00:11 - Alors gay, je m'en suis caché, mais juive, ils l'ont su.
00:16 J'étais dans une prison où il y avait 50 à 60 détenus,
00:19 et il y avait une forte communauté maghrébine,
00:22 et avec un nom comme le mien, on ne passe pas inaperçu.
00:27 - Quand vous êtes agressé, on vous ébouillante ?
00:31 - On m'ébouillante, oui.
00:32 - C'est ça, l'agresseur est écrit à l'agbar ?
00:34 - À l'agbar.
00:38 - Vous ne dormez pas ?
00:40 - Très peu, par à-coups.
00:44 - Qu'est-ce qui vous fait tenir ?
00:46 - J'ai un frère qui est absolument formidable,
00:51 qui est venu me voir en Turquie 48 fois.
00:55 J'ai des amis qui me soutiennent en m'envoyant des lettres,
01:00 des livres, des mots de soutien.
01:03 J'ai même un comité de soutien sur Facebook qui se met en place.
01:09 Et cet élan d'humanité que j'ai commencé à ressentir
01:14 encore plus après la médiatisation,
01:17 m'a aidé à tenir quelque part.
01:20 - Vous écrivez, "je suis incarcéré depuis maintenant un peu plus de deux ans",
01:23 donc c'est la moitié de ce que vous allez faire au total.
01:26 "Malheureusement, ma demande d'appel a été rejetée.
01:28 Depuis, j'ai perdu tout espoir de quitter Maltep",
01:31 c'est le nom de la prison.
01:33 "J'ai dû me résigner, accepter cette vie qui ne ressemble pas à la vie
01:36 tant il y manque tout ce qu'il a fait.
01:37 Je respire mal, je ne vois pas le ciel.
01:40 Ma peur me suit partout, de jour comme de nuit.

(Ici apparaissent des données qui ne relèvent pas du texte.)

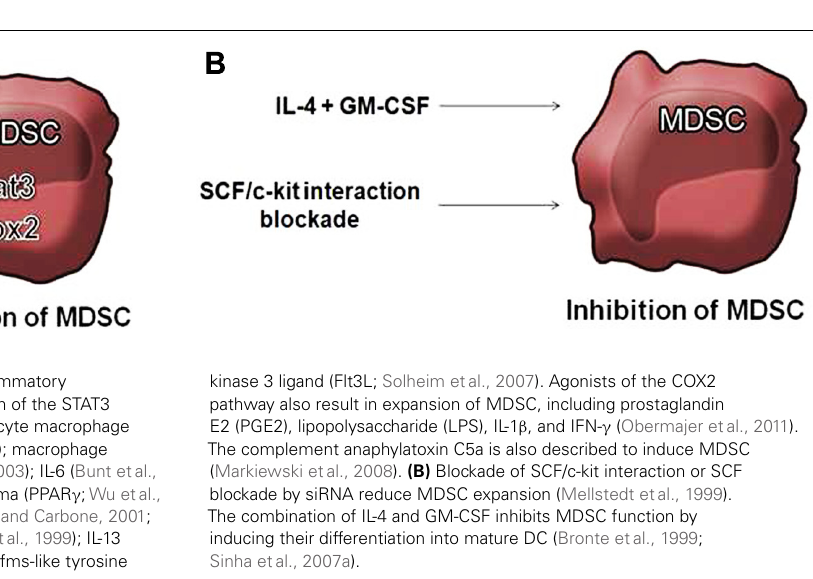
FIGURE 1 | Control of MDSC by cytokines. (A) Inflammatory environments lead to expansion of MDSC by activation of the STAT3 signaling pathway by several factors including granulocyte macrophage colony-stimulating factor (GM-CSF; Bronte etal., 1999); macrophage colony-stimulating factor (M-CSF; Kusmartsev etal., 2003); IL-6 (Bunt etal., 2007); peroxisome proliferator-activated receptor-gamma (PPAR γ ;Wu etal., 2012); vascular endothelial growth factor (VEGF; Ohm and Carbone, 2001; Melani etal., 2003); stem cell factor (SCF; Mellstedt etal., 1999); IL-13 (Gallina etal., 2006); Hps72 (Chalmin etal., 2010); and fms-like tyrosine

01:42 Je suis cerné d'ondes négatives, la violence est la pire des co-détenus.
01:47 La haine, la jalousie, la vengeance, la convoitise,
01:52 les bastons, les vols, les embrouilles, les complots,
01:55 l'égorgement, les tentatives de suicide,
01:57 l'accumulation des crimes commis par mes compagnons de cellules
02:00 et l'addition de leurs peines, les matraques des gardiens.
02:04 C'est mon univers."
02:06 - C'était devenu mon univers quotidien.
02:09 J'en ai encore la chair de poule rien que d'y repenser
02:11 parce qu'on avait replongé dans cet univers
02:15 que j'ai quitté il y a maintenant bientôt deux ans.
02:20 Et c'est dur.
02:21 - Fabien, est-ce que dans ces moments-là,
02:25 on se dit que la vie ne vaut plus la peine ?
02:27 - Oui, oui.
02:29 J'y ai pensé plusieurs fois, à ce que vous faites allusion.
02:33 Mais je me disais que je n'ai pas le droit,
02:35 vis-à-vis de mon frère, vis-à-vis de mes amis,
02:38 ça aurait été un choix égoïste que de laisser tomber,
02:42 que de débrancher la prise et de dire que c'est terminé.
02:46 Donc je ne l'ai pas fait.
02:47 Mais oui, j'y ai pensé plusieurs fois.